I find it baffling that this can apparently be both an adjective and a completely identical verb. Other adjectives I've come across like this are צודק and מספיק. I don't understand why Hebrew has this feature. 

Can anyone give an example sentence of when you can only use מרושש as a verb?

Thanks


----------



## Drink

Actually, we have this in English too:
- adjective: an enlightening book
- verb: the book is enlightening me

Forms like this are called participles, which are verb forms that behave like adjectives. In some languages, including English and Hebrew, the participles are used to form some tenses of the verb.


----------



## sawyeric1

Okay, now it seems simple. LOL.


----------



## sawyeric1

My mom was hurt and angry
אמא שלי הייתה פגועה וכועסת

Why not use "כעסה" since "being angry" is a verb in Hebrew? When should you use the present tense with the past or future of להיות, and when should you conjugate the participle verb?


----------



## oopqoo

I'm really uncertain here but I feel like if you'd say נפגעה instead of הייתה פגועה it connotes that she "got hurt" (at one instant - נפגעה) instead of "was hurt" (continuously - הייתה פגועה).
About כועסת, because this verb is the active participle, unlike פגועה which is passive participle, it wouldn't make a difference to me if you'd say הייתה כועסת or כעסה. In fact I feel like I'd say הייתה כעוסה instead of הייתה כועסת, unsure if כעוסה is right but you'll anyway hear both. Regardless of which option you'd choose they'd all connote the same meaning to me.


----------



## sawyeric1

Verbs like להיקנס and להישלח sound very unnatural in the present tense in English - "he is fined", "it is sent". Are they equivalent to when English adds "being" to these phrases? Ex: "he is being fined", "it is being sent"


----------



## Drink

sawyeric1 said:


> Verbs like להיקנס and להישלח sound very unnatural in the present tense in English - "he is fined", "it is sent". Are they equivalent to when English adds "being" to these phrases? Ex: "he is being fined", "it is being sent"

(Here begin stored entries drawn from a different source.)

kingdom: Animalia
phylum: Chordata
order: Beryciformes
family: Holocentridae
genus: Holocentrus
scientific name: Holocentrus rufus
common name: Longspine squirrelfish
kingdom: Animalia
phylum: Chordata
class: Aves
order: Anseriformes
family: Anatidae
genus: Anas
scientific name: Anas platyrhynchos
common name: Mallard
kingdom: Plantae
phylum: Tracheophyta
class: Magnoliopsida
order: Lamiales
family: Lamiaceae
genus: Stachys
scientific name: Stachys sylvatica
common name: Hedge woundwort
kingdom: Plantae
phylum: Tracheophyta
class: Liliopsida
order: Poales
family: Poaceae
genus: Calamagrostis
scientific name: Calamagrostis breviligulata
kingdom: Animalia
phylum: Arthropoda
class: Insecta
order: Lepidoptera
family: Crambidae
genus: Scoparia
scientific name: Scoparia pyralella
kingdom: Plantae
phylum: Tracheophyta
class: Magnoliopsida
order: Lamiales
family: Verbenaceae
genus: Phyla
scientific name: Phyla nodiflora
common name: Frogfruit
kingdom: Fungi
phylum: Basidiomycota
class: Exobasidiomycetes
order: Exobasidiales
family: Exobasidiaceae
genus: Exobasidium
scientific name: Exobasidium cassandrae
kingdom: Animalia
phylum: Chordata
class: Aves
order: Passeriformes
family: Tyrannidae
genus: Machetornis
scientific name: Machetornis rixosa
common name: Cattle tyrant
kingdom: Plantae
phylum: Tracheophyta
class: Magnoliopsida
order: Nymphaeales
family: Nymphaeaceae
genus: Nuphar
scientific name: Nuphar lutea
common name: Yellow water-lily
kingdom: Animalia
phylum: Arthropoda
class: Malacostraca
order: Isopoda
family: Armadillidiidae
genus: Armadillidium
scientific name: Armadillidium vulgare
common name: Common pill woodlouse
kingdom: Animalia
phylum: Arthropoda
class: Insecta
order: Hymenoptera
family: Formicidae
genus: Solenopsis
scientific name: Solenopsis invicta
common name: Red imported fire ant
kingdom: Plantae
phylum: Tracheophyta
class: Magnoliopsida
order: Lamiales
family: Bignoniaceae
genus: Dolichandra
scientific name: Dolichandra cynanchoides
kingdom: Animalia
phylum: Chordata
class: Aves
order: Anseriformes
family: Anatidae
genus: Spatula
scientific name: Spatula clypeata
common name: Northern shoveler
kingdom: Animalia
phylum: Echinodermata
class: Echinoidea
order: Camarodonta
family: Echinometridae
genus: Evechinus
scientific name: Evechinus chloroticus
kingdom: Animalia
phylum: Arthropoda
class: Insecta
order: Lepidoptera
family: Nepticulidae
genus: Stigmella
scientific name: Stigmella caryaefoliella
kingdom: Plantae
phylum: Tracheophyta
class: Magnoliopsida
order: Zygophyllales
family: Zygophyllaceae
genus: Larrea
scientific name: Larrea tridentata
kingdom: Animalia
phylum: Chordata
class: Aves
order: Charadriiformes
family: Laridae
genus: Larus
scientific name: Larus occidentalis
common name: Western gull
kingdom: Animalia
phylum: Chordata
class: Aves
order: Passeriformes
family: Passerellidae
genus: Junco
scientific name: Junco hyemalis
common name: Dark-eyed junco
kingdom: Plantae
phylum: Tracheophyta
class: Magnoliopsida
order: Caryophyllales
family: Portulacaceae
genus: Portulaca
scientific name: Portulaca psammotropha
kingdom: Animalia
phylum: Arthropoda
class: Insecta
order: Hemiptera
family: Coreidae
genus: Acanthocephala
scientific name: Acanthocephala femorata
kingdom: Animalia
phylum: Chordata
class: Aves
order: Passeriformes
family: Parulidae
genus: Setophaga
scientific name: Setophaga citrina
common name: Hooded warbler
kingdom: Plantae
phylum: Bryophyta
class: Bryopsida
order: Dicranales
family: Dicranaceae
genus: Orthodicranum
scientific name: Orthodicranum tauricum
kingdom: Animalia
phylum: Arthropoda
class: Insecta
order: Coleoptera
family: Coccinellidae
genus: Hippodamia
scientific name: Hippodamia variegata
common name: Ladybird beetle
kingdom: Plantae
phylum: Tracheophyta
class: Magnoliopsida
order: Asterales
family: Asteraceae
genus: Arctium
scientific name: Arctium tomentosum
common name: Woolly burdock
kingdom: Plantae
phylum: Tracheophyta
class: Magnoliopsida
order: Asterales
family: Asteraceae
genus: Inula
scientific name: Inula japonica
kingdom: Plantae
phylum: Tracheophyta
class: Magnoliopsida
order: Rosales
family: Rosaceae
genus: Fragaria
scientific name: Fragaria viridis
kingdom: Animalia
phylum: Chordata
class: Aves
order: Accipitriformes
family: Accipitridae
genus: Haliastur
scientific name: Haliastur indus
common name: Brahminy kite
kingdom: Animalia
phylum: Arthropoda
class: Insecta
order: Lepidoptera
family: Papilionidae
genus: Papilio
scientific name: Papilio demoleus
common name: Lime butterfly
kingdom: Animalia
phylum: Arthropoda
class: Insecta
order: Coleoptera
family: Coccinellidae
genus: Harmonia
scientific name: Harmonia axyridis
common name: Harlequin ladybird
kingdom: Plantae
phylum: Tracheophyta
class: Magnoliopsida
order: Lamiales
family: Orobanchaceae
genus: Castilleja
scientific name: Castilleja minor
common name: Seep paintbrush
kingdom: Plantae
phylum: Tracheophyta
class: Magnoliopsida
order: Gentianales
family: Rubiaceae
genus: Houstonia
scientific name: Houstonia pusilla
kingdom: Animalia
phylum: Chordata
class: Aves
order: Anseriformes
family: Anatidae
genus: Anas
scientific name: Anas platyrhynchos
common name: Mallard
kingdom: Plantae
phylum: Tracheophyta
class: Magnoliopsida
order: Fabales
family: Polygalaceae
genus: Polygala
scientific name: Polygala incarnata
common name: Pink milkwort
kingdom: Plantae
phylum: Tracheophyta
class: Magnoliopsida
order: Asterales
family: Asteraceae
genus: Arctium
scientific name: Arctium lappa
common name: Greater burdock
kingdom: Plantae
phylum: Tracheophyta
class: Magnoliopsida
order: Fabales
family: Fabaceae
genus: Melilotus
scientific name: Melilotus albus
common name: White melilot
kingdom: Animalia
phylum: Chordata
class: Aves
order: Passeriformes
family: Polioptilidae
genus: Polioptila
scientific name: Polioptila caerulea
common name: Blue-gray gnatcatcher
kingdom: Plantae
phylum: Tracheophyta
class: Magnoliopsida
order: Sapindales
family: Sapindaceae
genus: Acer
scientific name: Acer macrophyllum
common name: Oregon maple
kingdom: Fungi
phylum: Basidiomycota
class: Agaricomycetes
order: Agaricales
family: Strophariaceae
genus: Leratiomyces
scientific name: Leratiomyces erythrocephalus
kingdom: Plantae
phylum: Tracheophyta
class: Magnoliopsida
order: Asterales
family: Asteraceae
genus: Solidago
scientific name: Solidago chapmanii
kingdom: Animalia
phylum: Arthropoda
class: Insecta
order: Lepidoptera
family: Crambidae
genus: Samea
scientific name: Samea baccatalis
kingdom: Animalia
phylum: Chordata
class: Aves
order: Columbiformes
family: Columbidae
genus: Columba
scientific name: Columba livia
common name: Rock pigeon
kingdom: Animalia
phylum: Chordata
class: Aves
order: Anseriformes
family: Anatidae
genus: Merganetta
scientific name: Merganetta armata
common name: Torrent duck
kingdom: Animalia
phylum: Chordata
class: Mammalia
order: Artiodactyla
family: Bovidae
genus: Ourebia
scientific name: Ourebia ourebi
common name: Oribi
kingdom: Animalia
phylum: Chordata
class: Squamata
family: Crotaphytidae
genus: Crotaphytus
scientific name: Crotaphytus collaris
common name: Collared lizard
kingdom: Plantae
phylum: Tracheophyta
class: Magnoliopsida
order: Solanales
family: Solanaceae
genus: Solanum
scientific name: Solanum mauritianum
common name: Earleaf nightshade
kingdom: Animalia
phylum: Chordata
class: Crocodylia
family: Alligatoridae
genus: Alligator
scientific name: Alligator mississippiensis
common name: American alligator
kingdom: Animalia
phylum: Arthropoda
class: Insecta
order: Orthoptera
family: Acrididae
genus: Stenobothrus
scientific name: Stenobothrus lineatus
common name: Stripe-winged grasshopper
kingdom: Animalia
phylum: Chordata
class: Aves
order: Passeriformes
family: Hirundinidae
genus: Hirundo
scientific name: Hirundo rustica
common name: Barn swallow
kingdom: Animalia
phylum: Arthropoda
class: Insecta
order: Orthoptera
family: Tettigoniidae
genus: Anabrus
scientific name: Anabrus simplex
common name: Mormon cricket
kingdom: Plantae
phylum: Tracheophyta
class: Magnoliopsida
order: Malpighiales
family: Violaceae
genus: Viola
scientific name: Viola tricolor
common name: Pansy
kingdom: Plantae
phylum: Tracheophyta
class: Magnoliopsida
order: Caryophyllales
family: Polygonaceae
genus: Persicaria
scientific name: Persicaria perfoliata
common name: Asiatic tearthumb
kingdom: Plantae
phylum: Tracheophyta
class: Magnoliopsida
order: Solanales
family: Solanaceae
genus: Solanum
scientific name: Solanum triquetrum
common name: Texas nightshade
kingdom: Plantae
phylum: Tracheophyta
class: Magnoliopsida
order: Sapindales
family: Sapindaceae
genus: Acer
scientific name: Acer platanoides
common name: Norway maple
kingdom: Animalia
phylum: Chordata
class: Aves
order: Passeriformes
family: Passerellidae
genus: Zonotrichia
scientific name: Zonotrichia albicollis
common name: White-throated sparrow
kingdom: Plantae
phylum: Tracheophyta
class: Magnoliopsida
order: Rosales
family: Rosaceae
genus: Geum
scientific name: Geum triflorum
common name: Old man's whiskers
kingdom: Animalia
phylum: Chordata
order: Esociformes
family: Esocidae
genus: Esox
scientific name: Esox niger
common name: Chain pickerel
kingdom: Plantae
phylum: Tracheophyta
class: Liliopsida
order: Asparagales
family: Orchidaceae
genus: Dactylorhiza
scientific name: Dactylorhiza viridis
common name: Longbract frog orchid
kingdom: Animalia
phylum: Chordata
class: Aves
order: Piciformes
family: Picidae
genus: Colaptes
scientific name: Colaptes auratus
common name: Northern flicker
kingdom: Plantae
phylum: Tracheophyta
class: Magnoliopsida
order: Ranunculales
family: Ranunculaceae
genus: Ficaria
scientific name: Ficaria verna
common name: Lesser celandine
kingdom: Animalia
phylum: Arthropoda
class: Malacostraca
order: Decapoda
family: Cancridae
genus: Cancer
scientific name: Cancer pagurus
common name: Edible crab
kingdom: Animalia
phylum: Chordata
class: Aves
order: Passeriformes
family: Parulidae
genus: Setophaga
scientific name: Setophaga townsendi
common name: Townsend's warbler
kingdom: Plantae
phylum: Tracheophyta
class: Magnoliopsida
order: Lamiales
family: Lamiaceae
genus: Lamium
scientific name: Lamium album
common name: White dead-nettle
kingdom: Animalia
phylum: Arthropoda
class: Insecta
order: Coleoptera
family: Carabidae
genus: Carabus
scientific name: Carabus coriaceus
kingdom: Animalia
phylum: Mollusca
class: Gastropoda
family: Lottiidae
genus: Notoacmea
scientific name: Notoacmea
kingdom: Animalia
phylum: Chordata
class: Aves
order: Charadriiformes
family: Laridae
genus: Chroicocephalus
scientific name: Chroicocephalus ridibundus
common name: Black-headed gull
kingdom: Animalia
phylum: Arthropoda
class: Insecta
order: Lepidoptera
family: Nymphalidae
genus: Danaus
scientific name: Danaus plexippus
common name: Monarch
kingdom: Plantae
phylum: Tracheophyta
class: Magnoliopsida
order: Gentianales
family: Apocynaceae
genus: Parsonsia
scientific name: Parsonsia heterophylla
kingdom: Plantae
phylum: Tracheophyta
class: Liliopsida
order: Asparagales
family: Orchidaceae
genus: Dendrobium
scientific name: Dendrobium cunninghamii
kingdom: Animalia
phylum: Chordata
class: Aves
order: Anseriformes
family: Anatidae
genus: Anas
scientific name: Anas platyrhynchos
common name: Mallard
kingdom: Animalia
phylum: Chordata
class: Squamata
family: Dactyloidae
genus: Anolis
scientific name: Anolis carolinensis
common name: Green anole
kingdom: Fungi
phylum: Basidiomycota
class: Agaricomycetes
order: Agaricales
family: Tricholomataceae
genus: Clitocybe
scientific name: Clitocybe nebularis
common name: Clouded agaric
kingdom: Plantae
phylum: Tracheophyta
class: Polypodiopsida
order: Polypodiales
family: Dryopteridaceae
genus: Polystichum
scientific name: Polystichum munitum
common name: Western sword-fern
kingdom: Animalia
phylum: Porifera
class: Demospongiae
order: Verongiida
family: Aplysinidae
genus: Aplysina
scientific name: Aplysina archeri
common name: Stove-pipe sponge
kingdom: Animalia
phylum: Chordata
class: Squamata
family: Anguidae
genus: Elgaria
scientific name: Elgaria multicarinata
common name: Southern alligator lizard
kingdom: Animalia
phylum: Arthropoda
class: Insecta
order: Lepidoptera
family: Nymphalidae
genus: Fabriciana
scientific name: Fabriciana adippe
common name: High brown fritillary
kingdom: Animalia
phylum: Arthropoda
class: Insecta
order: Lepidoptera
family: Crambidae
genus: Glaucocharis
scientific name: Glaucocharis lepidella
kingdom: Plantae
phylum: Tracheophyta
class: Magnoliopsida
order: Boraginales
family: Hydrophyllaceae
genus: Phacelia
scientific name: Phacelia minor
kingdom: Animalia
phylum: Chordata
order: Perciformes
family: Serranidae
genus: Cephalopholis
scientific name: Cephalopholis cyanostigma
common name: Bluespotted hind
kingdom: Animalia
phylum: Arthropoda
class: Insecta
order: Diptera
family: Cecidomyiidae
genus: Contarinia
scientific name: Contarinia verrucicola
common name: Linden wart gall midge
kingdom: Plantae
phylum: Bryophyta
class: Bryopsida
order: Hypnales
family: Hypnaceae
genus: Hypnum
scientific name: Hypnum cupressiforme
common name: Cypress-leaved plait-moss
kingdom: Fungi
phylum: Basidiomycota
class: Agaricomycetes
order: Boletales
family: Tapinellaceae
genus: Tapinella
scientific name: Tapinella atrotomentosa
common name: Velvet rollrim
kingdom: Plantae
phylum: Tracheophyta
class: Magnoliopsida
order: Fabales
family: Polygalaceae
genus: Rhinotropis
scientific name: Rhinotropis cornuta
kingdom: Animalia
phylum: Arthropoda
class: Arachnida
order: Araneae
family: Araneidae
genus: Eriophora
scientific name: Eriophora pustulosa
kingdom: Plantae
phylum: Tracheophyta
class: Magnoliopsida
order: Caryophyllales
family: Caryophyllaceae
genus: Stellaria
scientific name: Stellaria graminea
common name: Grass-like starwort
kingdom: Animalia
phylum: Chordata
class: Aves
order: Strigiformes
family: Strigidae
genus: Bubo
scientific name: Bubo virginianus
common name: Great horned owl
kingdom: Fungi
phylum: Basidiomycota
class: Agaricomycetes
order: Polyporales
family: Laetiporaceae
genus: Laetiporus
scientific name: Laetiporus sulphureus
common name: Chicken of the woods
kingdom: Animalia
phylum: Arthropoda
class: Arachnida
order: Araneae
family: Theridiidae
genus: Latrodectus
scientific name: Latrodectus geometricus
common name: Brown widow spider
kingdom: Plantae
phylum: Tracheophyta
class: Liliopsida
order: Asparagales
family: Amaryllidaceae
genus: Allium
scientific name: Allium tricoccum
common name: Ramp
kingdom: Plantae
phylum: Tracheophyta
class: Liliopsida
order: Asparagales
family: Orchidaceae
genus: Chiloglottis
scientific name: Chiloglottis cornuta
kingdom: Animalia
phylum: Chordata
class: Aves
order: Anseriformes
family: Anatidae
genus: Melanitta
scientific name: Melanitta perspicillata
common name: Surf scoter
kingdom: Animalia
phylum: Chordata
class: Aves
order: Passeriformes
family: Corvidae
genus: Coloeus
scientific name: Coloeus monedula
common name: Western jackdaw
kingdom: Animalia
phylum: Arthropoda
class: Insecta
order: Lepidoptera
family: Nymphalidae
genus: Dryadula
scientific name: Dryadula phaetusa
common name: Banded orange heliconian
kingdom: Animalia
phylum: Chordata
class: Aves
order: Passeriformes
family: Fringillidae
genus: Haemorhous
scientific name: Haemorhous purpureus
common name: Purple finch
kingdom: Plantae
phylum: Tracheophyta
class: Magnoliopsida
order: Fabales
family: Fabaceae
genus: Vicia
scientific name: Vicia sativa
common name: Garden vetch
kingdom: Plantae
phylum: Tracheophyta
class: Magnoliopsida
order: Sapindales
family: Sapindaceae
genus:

What are you talking about? They sound perfectly natural in English and are used anywhere that any other present simple can be used. And yes, "he is being fined" is the present progressive.


----------



## sawyeric1

What do you mean, what am I talking about? That's what I said - "unnatural in the present tense", which you agreed with.


----------



## Drink

sawyeric1 said:


> What do you mean, what am I talking about? That's what I said - "unnatural in the present tense", which you agreed with.



Maybe we're having a misunderstanding. They are in the present tense and they are perfectly natural.

מכתב כזה נשלח כל יום = a letter like this is sent every day


----------



## sawyeric1

Oh, that's true - when you're talking about how often something happens they would be used without "being".


----------



## sawyeric1

For passive verbs like מבוזבז and נצפה, how would you say "they are going to be wasted" / "they are going to be watched", since they don't have infinitives?


----------



## Drink

sawyeric1 said:


> For passive verbs like מבוזבז and נצפה, how would you say "they are going to be wasted" / "they are going to be watched", since they don't have infinitives?



Nif'al verbs do have infinitives, for נצפה it's להיצפות (l'hitzafot). Pu'al and huf'al do not have infinitives, so you have to add להיות, as in להיות מבוזבז.


----------



## sawyeric1

Do you mind if I ask where you found להיצפות? My tutor wasn't even able to get me that infinitive


----------



## Drink

I didn't have to find it, I just know enough grammar.


----------